Als die Sonne hinter Wolken verschwand und der Wind auffrischte, ging ich durch Quartiersstraßen in Richtung Bahnhof Beuel. Niemand störte sich hier an meiner Barfüßigkeit. Ich kam vorbei an den abgestellten Bahnfahrzeugen im "Nebenbahnhof", folgte einem Parallelweg zur Hauptbahn, bis ich einen tiefer gelegenen Weg sah, den ich für eine ehemalige Bahnlinie ansah, die frühere Rhein-Sieg-Bahn? Heute ein Radweg. Ich wanderte nach Osten, bis der Radweg endete, dann wieder zurück und weiter bis zum Rheinufer. Hier lagen noch Schmalspurgleise, die museumsmäßig erhalten waren, in einem schönem Bogen. Zwei Mädchen in bunten luftigen Sommerkleidern und Sandalen, die aus nur unwesentlich mehr als nichts bestanden, versuchten, auf dem Metall zu balancieren. Ich versuchte es barfuß, was mir aber nicht gelang mit dem unhandlichen Rucksack. Aber wenigstens überschritt ich den Gleisbogen auf den glatten Betonschwellen. Sicher wäre es für Markus U. eine Herausforderung gewesen, auf dem Schotter des Gleises zu trainieren, wie es sich für einen "echten" Schotter- und Straßenbahnfan gehört. Wenige Meter weiter stand das schmucke Bahnhofsgebäude der Kleinbahn, heute ein Restaurant, das zu dem Zeitpunkt gut besucht war.

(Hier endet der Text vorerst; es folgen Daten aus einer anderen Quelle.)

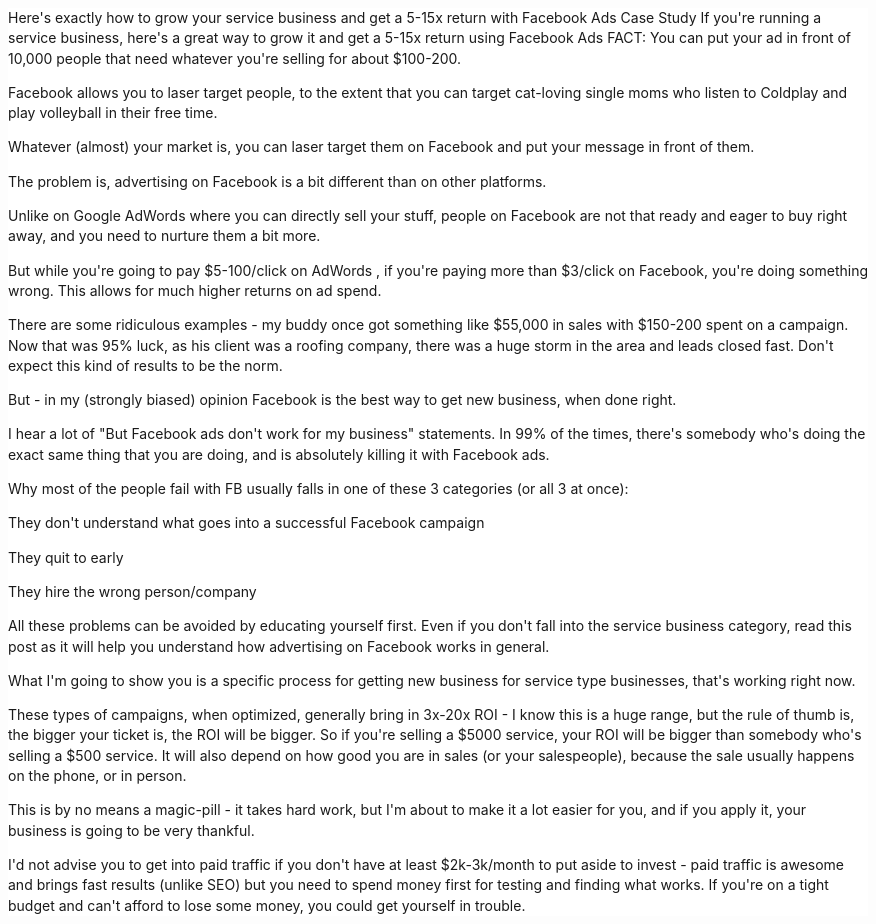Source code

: Here's exactly how to grow your service business and get a 5-15x return with Facebook Ads
Case Study
If you're running a service business, here's a great way to grow it and get a 5-15x return using Facebook Ads
FACT: You can put your ad in front of 10,000 people that need whatever you're selling for about $100-200.

Facebook allows you to laser target people, to the extent that you can target cat-loving single moms who listen to Coldplay and play volleyball in their free time.

Whatever (almost) your market is, you can laser target them on Facebook and put your message in front of them.

The problem is, advertising on Facebook is a bit different than on other platforms.

Unlike on Google AdWords where you can directly sell your stuff, people on Facebook are not that ready and eager to buy right away, and you need to nurture them a bit more.

But while you're going to pay $5-100/click on AdWords , if you're paying more than $3/click on Facebook, you're doing something wrong. This allows for much higher returns on ad spend.

There are some ridiculous examples - my buddy once got something like $55,000 in sales with $150-200 spent on a campaign. Now that was 95% luck, as his client was a roofing company, there was a huge storm in the area and leads closed fast. Don't expect this kind of results to be the norm.

But - in my (strongly biased) opinion Facebook is the best way to get new business, when done right.

I hear a lot of "But Facebook ads don't work for my business" statements. In 99% of the times, there's somebody who's doing the exact same thing that you are doing, and is absolutely killing it with Facebook ads.

Why most of the people fail with FB usually falls in one of these 3 categories (or all 3 at once):

They don't understand what goes into a successful Facebook campaign

They quit to early

They hire the wrong person/company

All these problems can be avoided by educating yourself first. Even if you don't fall into the service business category, read this post as it will help you understand how advertising on Facebook works in general.

What I'm going to show you is a specific process for getting new business for service type businesses, that's working right now.

These types of campaigns, when optimized, generally bring in 3x-20x ROI - I know this is a huge range, but the rule of thumb is, the bigger your ticket is, the ROI will be bigger. So if you're selling a $5000 service, your ROI will be bigger than somebody who's selling a $500 service. It will also depend on how good you are in sales (or your salespeople), because the sale usually happens on the phone, or in person.

This is by no means a magic-pill - it takes hard work, but I'm about to make it a lot easier for you, and if you apply it, your business is going to be very thankful.

I'd not advise you to get into paid traffic if you don't have at least $2k-3k/month to put aside to invest - paid traffic is awesome and brings fast results (unlike SEO) but you need to spend money first for testing and finding what works. If you're on a tight budget and can't afford to lose some money, you could get yourself in trouble.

Und nur wenige Meter davon entfernt befindet sich ein winziges Stück alles andere als scherbenfreier Sandstrand, auf dem einige Kinder barfuß waren, nicht nur beim Waten durchs Wasser, sondern auch beim Klettern auf einen Baum. Ein Mädchen hatte Spaß daran, mit langen Jeans bis zu den Knien ins Wasser zu gehen, und keine Mutter schimpfte.

Ich überquerte die Kennedybrücke, eine "ewige Baustelle". Hier wehte ein frischer Wind. Erst jetzt wurde ich gewahr, daß ich immer noch ohne T-Shirt war, also zog ich es am anderen Ufer an, bevor ich durch die Straßen der Altstadt ging. Der Bertha-von-Suttner-Platz war für Barfüßer kein ideales Pflaster, da ebenfalls Baustelle. In der Altstadt selbst war ich dagegen der einzige Barfüßer, auch starrten einige Kinder (speziell solche scheinbar muslimischer Herkunft) auf meine Füße. Dort war auch eine Musikveranstaltung, und Polizei. Aber auch die Polizisten krümmten mir kein Haar, Bonn ist nicht Zofingen. In der Nähe des Hauptbahnhofes lästerten einige Besoffene über mich, ich konnte nicht verstehen, was sie lallten.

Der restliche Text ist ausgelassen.